Did you know that energy and carbon reporting regulations are changing?

UK gov streamlined energy and carbon reporting1

From April 2019 the rules on energy and carbon reporting are changing. What does this mean for you and your organisation?

gary shanahan

Wednesday 21st November 2018 | 12:10 – 13:00 | Knowledge, Skills and Experience Theatre

BEIS’ Head of Business and Industrial Energy Efficiency, Tax and Reporting, Gary Shanahan will be at EMEX to offer guidance on how organisations can prepare, what will be the qualifying criteria and how the new reporting framework will benefit the companies.

There are currently around 4,000 companies (and 1,200 other public and private sector organisations) that are obliged to report their annual carbon emissions under the CRC Energy Efficiency Scheme. Under the new SECR framework, the government estimates that around 11,900 businesses will be required to report annually on their energy and carbon performance with many that will have to do it for the first time!


The Government has a number of policies in place to encourage organisations to invest in energy efficiency and decarbonisation, and individual organisations can be in the scope of multiple policies with similar levers, for example mandating reporting of energy use/ emissions or creating a price signal.
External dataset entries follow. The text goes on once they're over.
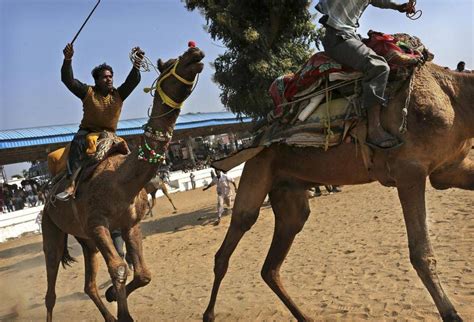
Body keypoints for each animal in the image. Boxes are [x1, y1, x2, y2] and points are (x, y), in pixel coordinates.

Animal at [40, 45, 204, 322]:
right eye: (173, 62)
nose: (196, 52)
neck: (121, 181)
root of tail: (47, 196)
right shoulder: (97, 224)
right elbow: (118, 268)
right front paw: (120, 305)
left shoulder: (130, 224)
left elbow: (143, 274)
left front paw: (113, 295)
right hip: (51, 227)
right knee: (50, 286)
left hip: (85, 240)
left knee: (89, 285)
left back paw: (108, 313)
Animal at [204, 61, 474, 320]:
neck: (454, 98)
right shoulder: (409, 172)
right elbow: (421, 253)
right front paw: (452, 314)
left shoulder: (447, 169)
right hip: (257, 168)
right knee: (230, 243)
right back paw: (209, 314)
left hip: (288, 193)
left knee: (271, 264)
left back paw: (305, 317)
To simplify the policy landscape and reduce administrative burdens on participants, a package of changes were announced at Budget 2016, consisting of closing the CRC Energy Efficiency Scheme, increasing Climate Change Levy (CCL) rates and rebalancing these to gas, and a consultation on a streamlined energy and carbon reporting framework (SECR).

The SECR consultation built on responses from the 2015 consultation on the Business Energy Efficiency Landscape, which found significant stakeholder support for a reformed reporting framework. You can find the government’s full response on their website as well as the Final Impact Assessment

The new framework aims to reduce the overall administrative burdens on participants, whilst improving the incentive for organisations to save energy through energy efficiency – thus reducing energy bills and carbon emissions. The is objective is that the SERC framework will enable businesses and industry to improve energy efficiency at least 20% by 2030.

Proposals for mandatory carbon reporting apply to all unquoted organisations that employ at least 250 people or have an annual turnover greater than £36 million and balance sheet above £18 million. Those companies quoted on the stock exchange have been required to report on their carbon performance since 2013. Currently, such large businesses are already required to manage their energy use under the Energy Savings and Opportunity Scheme Regulations, however, there is no current requirement for public disclosure of ESOS reports.

There will, of course, be exemptions to this new reporting requirement if it would not be practical to obtain some or all of the SECR information or if directors believe disclosing information would be seriously prejudicial to the interests of the company, but this would only apply in exceptional circumstances.

Organisations that use low levels of energy will not be required to disclose if they can demonstrate that they used 40,000kWh or less over the 12 month period. For greenhouse gas emissions, Scopes 1 and 2 will be required with Scope 3 reporting remaining voluntary. For the GHG calculations, details of the methodology and a suitable carbon intensity metric is also needed. Energy in the scope of the new SECR legislation includes all UK electricity, gas, and transport (road, rail, air and shipping) energy use.

The Government argues that mandatory reporting will drive behaviour change by raising awareness of energy efficiency with organisational decision makers and increasing the importance of energy efficiency to organisations through reputational drivers. Increased transparency for investors and others will make them more able to hold companies to account.